Supply chain issues leading to delays in septic tank phaseout project

JACKSONVILLE, Fla. – Amid the efforts to phase out septic tanks in Jacksonville, the News4JAX I-TEAM on Tuesday learned during a meeting of JEA board members that global supply chain issues are leading to major delays and more expensive materials.

It’s an unexpected obstacle that JEA board members and city leaders are trying their best to manage in an unstable economy: Moving more than 3,400 households in Jacksonville from septic tanks to city sewers.

″JEA began to see major disruptions around the beginning of 2021 and felt the impacts across most of our inventory items,” said Jenny McCollum, JEA’s director of procurement.

PREVIOUS STORY: Signs of progress in septic tank phaseout in Jacksonville neighborhoods

McCollum told board members that the raw materials they need to complete four phaseout projects have become hard to secure, and the list of these items isn’t a short one.

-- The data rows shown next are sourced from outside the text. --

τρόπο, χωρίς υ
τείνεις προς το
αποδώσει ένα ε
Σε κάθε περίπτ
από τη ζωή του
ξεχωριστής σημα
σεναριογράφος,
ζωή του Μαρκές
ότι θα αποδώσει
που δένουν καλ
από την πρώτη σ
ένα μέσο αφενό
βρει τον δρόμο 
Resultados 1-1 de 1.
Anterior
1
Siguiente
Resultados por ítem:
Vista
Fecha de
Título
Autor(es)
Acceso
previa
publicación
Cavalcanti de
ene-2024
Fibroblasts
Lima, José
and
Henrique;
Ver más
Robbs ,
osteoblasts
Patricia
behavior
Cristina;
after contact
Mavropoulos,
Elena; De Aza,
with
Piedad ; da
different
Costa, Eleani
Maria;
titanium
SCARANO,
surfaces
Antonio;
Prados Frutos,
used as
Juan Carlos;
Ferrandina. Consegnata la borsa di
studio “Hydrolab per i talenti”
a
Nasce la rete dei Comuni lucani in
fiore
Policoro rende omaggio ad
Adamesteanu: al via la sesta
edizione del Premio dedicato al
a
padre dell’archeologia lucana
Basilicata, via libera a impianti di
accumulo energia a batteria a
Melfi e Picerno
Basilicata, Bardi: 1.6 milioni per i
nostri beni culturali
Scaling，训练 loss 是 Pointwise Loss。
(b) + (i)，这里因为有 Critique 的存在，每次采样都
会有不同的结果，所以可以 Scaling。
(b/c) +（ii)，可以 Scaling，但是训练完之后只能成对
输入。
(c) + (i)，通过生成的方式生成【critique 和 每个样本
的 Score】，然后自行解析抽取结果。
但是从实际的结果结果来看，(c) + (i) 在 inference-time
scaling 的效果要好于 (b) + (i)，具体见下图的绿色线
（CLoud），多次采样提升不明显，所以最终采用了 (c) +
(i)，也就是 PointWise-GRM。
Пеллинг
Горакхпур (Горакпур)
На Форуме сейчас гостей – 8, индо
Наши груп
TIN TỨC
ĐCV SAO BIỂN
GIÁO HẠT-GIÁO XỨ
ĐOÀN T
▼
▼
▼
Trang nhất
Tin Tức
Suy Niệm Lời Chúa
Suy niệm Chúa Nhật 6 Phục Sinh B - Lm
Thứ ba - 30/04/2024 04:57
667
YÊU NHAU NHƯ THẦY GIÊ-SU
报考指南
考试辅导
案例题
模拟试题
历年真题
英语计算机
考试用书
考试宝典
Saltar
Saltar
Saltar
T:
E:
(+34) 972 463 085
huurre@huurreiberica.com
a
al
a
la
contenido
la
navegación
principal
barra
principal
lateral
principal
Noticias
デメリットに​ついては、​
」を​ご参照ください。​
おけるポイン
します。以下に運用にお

It includes copper, resin, aluminum, brass, steel, transformers, valves and fittings.


Essential items like PVC pipes, manholes, wires and cables have also been hard to come by.

All of the area supply chains are being affected, which starts with the manufacturers’ inability to source raw materials. Transportation issues due to port closures, shortages of shipping containers, increased fuel costs and difficulty hiring staff have prevented most manufacturers from meeting demand.

With over $87 million allocated to four different projects, JEA also gave the public an update on its progress.

In the Biltmore neighborhood, JEA says it’s connecting customers in Phase 1 of the septic tank phaseout, which will be followed by septic tanks being phased out in the Beverly Hills neighborhood, where connection to city sewer services is expected in a few months.

The Christobel community is in the outreach phase, and needs 70% approval to start construction

The Riverview Project will follow soon after, potentially starting later this year.


JEA says last year’s tropical storms in the Gulf of Mexico and the ice storms in Texas also caused manufacturers to shut down their plants. JEA and city leaders are working on finding new solutions to get the work done.

JEA says it’s now ordering the products they need more frequently. And they also add in flexibility to the price adjustment because inflation is affecting the prices of the supplies they need. They are also developing what are called contractor-to-contractor partnerships, where they are able to share materials with other contractors.